AI Model Landscape: 2025’s Fast-Moving Frontier
One year ago the default was “just call GPT-4.” Today every team is juggling at least three frontier families (most commonly OpenAI, Anthropic, Google), selecting per-task based on the moving trade-off curve of cost, latency and reasoning depth.
Frontier Models

These are just the flagship models by OpenAI, Google, and Anthropic. If you head over to llm-stats.com, you can see a full list of 100+ proprietary and open source models and how they perform across industry benchmarks. So what model should you pick? We wish there was an easy answer to this, because it the right model really depends on few factors:
- Complexity: how complex is the task? More complex jobs require more intelligent reasoning models.
- Context window: how much context do you need to provide to get the desired output?
- Speed: users expect fast responses while interacting with chat interfaces. But if you are automating pipelines that can run in the background, then slower models might work for you.
- Cost: early in your development process, we recommend you at least test with the best model available, but at scale these costs can add up quickly. At this point, it’s in your best interest to optimize your prompt to get the most out of cheaper models.
- Vendor lock-in: Just because you are with AWS (Claude models are hosted here) doesn’t mean you shouldn’t try out OpenAI or Gemini models. Find the best model for your task and then evaluate the level of effort required to onboard Azure (for OpenAI models) and GCP (Gemini) to access those models. There are some interesting tools like LangDock and OpenRouter that allow you to evaluate all the models from a single interface.
What we are reading at Sagard
- AI Trends: This is the most comprehensive report on AI Trends by Mary Meeker, known as “Queen of the Internet”. Here my top 3 takeaways from from this 340 page report:
- Cost to serve AI models down 99.7% over past 2 years.
- Time to 100MM users: ChatGPT (2 months), TikTok (9 months), Instagram (2.5 years). This is mind-blowing, the speed of adoption is unprecedented.
- Enterprise AI Revenue growth has been incredible. Harvey (LegalTech) grew from 10MM to 70MM ARR in 15 months, Cursor (AI Code Editor) grew from 1MM to 300MM ARR in 5 months. As always, there is an appetite to pay for products that solve real problems and AI helps you solve those problems at scale.
- In January, Goldman Sachs rolled out their in-house AI Assistant to 10,000 employees as a pilot. Five months later, it’s being deployed firmwide to 45,000+ employees.

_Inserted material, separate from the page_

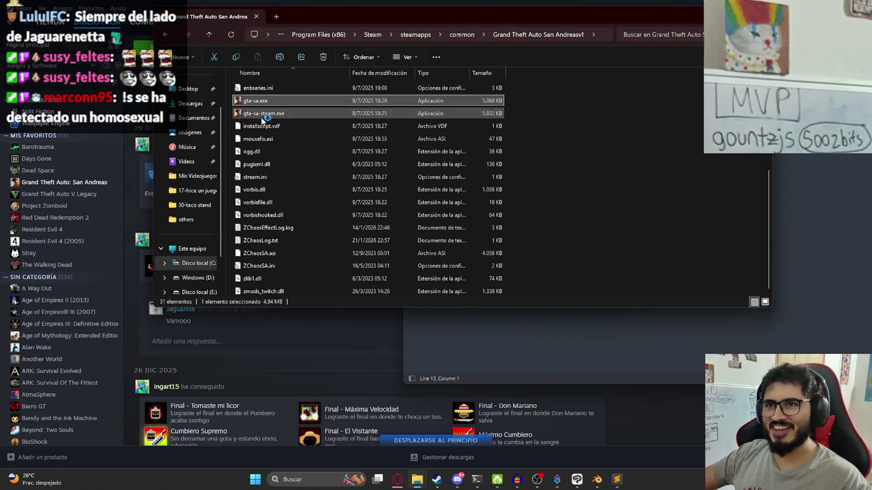
Step: Relaunch gta-sa.exe and confirm the GeForce RTX 3060 graphics device
double_click(256, 100)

The Assistant can now help summarize documents, draft content, analyze data, and translate research into client-preferred languages, a clear signal that AI copilots are moving from experimentation to everyday utility.
- AlphaEvolve: a coding agent powered by Gemini that actually evolves better algorithms over time. It starts with a basic implementation, generates a bunch of code variants using LLMs, tests how well they perform, and then refines the best ones in a loop, kind of like natural selection, but for code.
- How to Make AI Your Thinking Partner: Great insights on transforming AI from a mere tool into a true thinking partner. This article challenges the conventional focus on prompt engineering, emphasizing instead the importance of cultivating a collaborative mindset with AI. By treating AI as a co-creator rather than just a responder, users can unlock deeper creativity and more meaningful interactions.